- **TASK BRIEF**
Nothing but the records, transcribed exactly, should appear in the answer; leave the pictures out.

[DATA SHOWN]

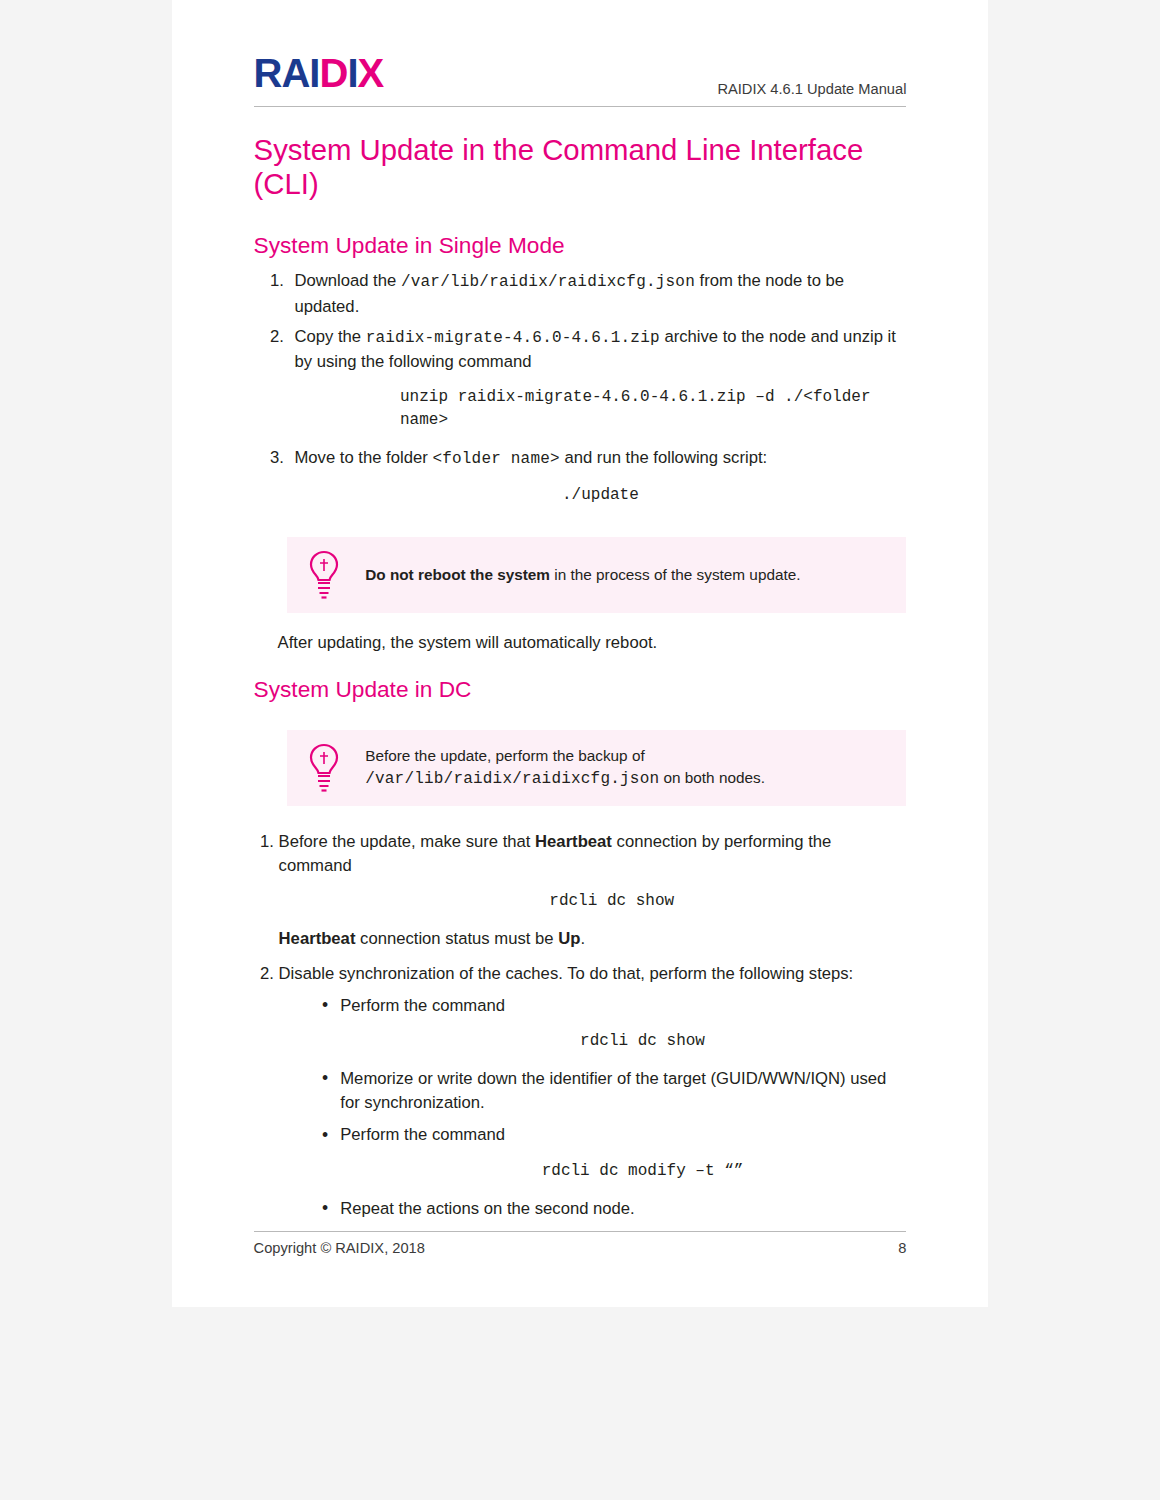RAI DIX
RAIDIX 4.6.1 Update Manual
System Update in the Command Line Interface (CLI)
System Update in Single Mode
Download the /var/lib/raidix/raidixcfg.json from the node to be updated.
Copy the raidix-migrate-4.6.0-4.6.1.zip archive to the node and unzip it by using the following command
unzip raidix-migrate-4.6.0-4.6.1.zip –d ./<folder name>
Move to the folder <folder name> and run the following script:
./update
Do not reboot the system in the process of the system update.
After updating, the system will automatically reboot.
System Update in DC
Before the update, perform the backup of /var/lib/raidix/raidixcfg.json on both nodes.
Before the update, make sure that Heartbeat connection by performing the command
rdcli dc show
Heartbeat connection status must be Up.
Disable synchronization of the caches. To do that, perform the following steps:
Perform the command
rdcli dc show
Memorize or write down the identifier of the target (GUID/WWN/IQN) used for synchronization.
Perform the command
rdcli dc modify –t “”
Repeat the actions on the second node.
Copyright © RAIDIX, 2018
8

[/DATA SHOWN]

- **RESPONSE AREA**
RAI DIX
RAIDIX 4.6.1 Update Manual
System Update in the Command Line Interface (CLI)
System Update in Single Mode
Download the /var/lib/raidix/raidixcfg.json from the node to be updated.
Copy the raidix-migrate-4.6.0-4.6.1.zip archive to the node and unzip it by using the following command
unzip raidix-migrate-4.6.0-4.6.1.zip –d ./<folder name>
Move to the folder <folder name> and run the following script:
./update
Do not reboot the system in the process of the system update.
After updating, the system will automatically reboot.
System Update in DC
Before the update, perform the backup of /var/lib/raidix/raidixcfg.json on both nodes.
Before the update, make sure that Heartbeat connection by performing the command
rdcli dc show
Heartbeat connection status must be Up.
Disable synchronization of the caches. To do that, perform the following steps:
Perform the command
rdcli dc show
Memorize or write down the identifier of the target (GUID/WWN/IQN) used for synchronization.
Perform the command
rdcli dc modify –t “”
Repeat the actions on the second node.
Copyright © RAIDIX, 2018
8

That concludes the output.